A wave of risk aversion flooded U.S. markets on Monday as surging global coronavirus cases raised the prospects of fresh lockdown measures across the world.

Wall Sreet closed sharply lower as shares in more than 80% of the companies in the S&P 500 tumbled. The downside was further fuelled by growing caution ahead of the key U.S runoff elections in Georgia which will determine whether Democrats take effective control in Congress. With investors likely to adopt a guarded approach in the face of surging coronavirus cases and U.S. political uncertainty, equity markets may be exposed to downside losses.

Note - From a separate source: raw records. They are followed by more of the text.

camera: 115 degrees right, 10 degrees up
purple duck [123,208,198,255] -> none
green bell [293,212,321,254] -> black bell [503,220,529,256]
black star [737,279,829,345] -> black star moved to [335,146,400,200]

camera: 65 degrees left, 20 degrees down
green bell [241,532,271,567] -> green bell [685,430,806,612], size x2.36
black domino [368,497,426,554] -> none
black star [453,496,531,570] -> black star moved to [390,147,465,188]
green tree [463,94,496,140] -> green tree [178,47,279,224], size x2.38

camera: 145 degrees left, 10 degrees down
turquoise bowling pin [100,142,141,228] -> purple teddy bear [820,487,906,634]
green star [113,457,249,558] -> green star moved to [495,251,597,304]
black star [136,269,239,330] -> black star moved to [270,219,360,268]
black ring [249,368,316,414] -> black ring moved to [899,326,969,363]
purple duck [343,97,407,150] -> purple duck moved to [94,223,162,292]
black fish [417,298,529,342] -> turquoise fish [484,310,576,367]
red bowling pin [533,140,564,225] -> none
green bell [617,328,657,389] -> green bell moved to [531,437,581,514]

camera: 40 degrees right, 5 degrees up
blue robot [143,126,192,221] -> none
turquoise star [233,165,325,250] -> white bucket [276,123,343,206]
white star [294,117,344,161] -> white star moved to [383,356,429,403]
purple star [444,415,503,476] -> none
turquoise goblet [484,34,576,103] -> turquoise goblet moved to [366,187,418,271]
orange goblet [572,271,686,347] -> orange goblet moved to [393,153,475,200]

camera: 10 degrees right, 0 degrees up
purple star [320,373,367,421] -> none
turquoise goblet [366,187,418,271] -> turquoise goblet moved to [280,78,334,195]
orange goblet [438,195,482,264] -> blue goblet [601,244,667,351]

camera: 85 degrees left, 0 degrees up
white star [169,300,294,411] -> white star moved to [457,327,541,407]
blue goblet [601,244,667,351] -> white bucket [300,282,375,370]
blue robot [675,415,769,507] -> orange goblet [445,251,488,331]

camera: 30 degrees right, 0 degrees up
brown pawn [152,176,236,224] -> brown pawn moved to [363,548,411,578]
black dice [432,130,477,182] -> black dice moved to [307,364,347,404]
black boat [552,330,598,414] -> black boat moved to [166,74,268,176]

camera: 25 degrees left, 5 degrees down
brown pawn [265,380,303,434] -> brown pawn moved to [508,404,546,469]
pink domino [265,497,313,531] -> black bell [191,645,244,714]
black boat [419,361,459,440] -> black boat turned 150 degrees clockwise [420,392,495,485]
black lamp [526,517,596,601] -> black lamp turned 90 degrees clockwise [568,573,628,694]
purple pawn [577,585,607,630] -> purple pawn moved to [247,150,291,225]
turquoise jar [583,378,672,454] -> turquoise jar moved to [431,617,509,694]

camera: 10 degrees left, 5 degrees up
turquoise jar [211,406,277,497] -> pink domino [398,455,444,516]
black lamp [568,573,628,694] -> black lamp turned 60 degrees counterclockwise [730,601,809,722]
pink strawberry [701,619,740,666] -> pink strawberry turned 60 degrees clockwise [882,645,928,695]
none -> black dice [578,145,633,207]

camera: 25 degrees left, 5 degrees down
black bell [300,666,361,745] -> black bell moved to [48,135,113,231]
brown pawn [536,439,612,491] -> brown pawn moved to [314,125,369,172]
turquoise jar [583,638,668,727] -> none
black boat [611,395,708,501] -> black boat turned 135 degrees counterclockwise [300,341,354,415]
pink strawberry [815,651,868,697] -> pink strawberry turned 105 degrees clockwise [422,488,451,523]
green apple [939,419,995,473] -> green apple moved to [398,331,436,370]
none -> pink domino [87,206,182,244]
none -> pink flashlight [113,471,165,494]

Asian markets mostly fell on Tuesday morning amid the risk-off mode with the negative vibe likely to drag European shares lower. Given how global coronavirus infections have topped 85.6 million and a faster-spreading variant is triggering new lockdowns, things could get ugly.

England enters third lockdown…




At the start of the week, there were whispers around the UK imposing fresh draconian lockdown measures to limit the spread of the new COVID-19 variant.

This became a reality yesterday evening after Boris Johnson announced that everyone in England must stay at home except for legal reasons.

The fresh lockdowns may raise fears around the UK economy facing a deeper double-dip recession while fuelling speculation around a potential interest rate cut by the Bank of England.

This sentiment is being reflected in the British Pound which has weakened against almost every single G10 currency excluding the Dollar since Monday.

Looking at the technical picture, the road ahead for Sterling for filled with many obstacles and potholes. Although the UK and EU were able to secure a Brexit deal before the transition deadline, many questions remain unanswered. The swelling coronavirus cases and lockdowns have added another element of uncertainty to the Pound’s depressing outlook.

Focusing on the GBPUSD, sustained weakness below 1.3630 could open the doors towards 1.3482 and 1.3400 respectively. If bulls can break back above 1.3630, the next key point of interest may be found around 1.3750.

OPEC+ extends talks to second day

Anyone surprised that OPEC+ talks were unexpectedly suspended thanks to disagreements over whether to raise output in February?

Yesterday, we highlighted that the talks could be complicated due to Russia’s insistence to release more barrels into the markets. Expect Oil prices to edge lower amid the ongoing uncertainty until a decision is made. If OPEC+ decides to leave production unchanged at current levels, this could provide a welcome boost to Oil prices.

Commodity spotlight – Gold

Gold continues to derive strength from a broadly weaker Dollar, surging coronavirus cases, and expectations over looser monetary policy in the face of tougher lockdowns.

Prices have the potential to challenge $1960 in the near term and possibly $2000 over the next few weeks if the current themes weakening the Dollar remain intact. Talking technicals, the precious metal is respecting a bullish trend with the daily close above $1930 encouraging a move towards $1960.